Rahim, the baby whose plight first inspired this grassroots, micro heath care plan, was not expected to live through the night, one doctor said, but is now doing much better.

Rahim's father, Mira Jan, was a farmer in Helmand. He became emotional when he told of how his village, still under Taliban rule, was bombed, reducing his house to rubble, killing his oldest daughter, blowing off his younger daughter's arm and killing all of his animals.

The camp has a small health tent, but its meager supplies "are like having a high school nurse's office to serve a city of 5,000," Fesler said.
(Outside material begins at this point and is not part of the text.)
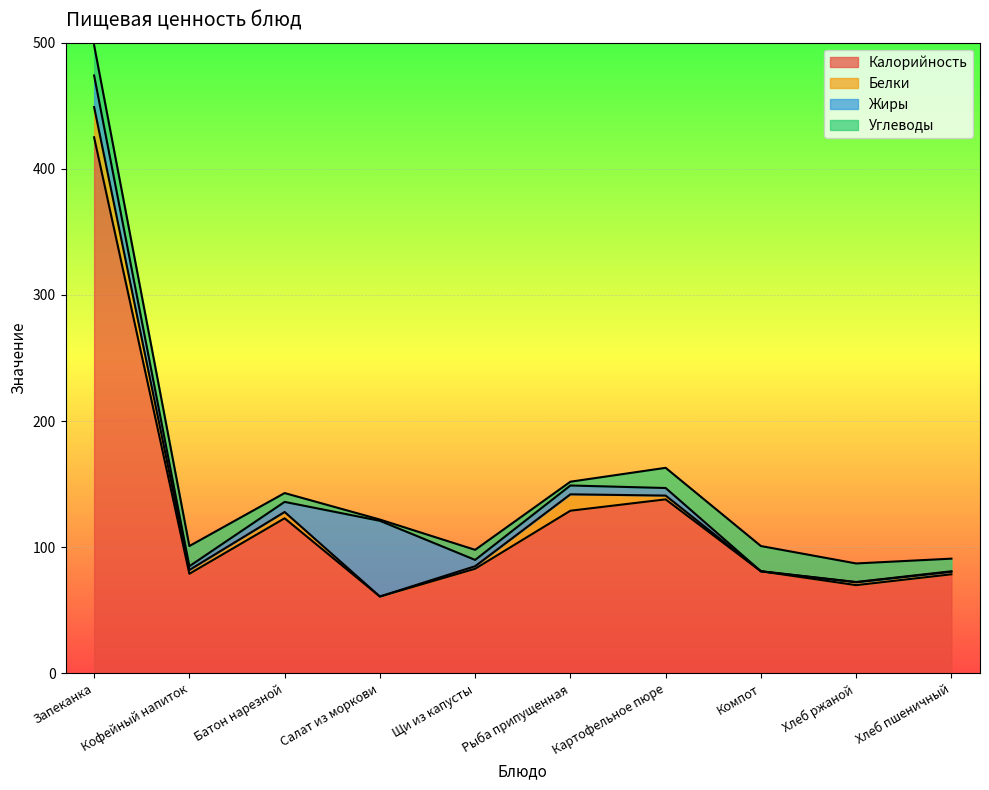

What is the label of the 5th point from the left?

Щи из капусты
After being told that 70 percent of the children in the 800-family camp have pneumonia and that many have serious illnesses, the two Americans and Mohammad, who said he felt a "moral obligation," worked quickly to make a deal with Kabul's top three hospitals for low-cost medical care.

"The nearest hospital is a 15-minute ride away, but these people can't afford a taxi ride there, let alone any treatment costs," Fesler said.

In the past three days, they have brought in a severely malnourished 8-year-old girl with a bone disorder that prevents her from walking, a 6-month-old baby with persistent pneumonia, a malnourished teen and a boy with a severe eye infection that will cause complete blindness if not treated.

Kinnunen and Fesler plan to return to Minnesota on Dec. 12.

Kinnunen runs the magazine NEED with his wife, Stephanie, under the motto, "We are not out to save the world but to tell the stories of those who are." The magazine has won several awards from the Minnesota chapter of the Society of Professional Journalists.

A human face on the region

Fesler, a former fashion designer and inveterate world traveler, founded Children's Culture Connection, which raises money for worldwide children's charities and matches American teens with pen pals from war-torn nations, including Iraq.

The video the two are making in Afghanistan will be used as part of a curriculum for middle and high schools being developed with teachers in Cannon Falls, Minn.

"The goal is to put a human face on this region that is currently a source of confusion and fear," Fesler said. "From our research, many American kids think we are at war with the Afghan people."

The Kabul hospitals will continue treating the Charahee Qambar camp children through the end of this month, with donations raised through the War Kids Relief website (www.warkidsrelief.org).

"We aren't a medical team; we're just a few people who stumbled upon a dying baby by accident," Fesler wrote on a blog chronicling their progress. "The good news is, baby Rahim is recovering nicely. ... The bad news is what we all know he has to look forward to when he comes home from the hospital."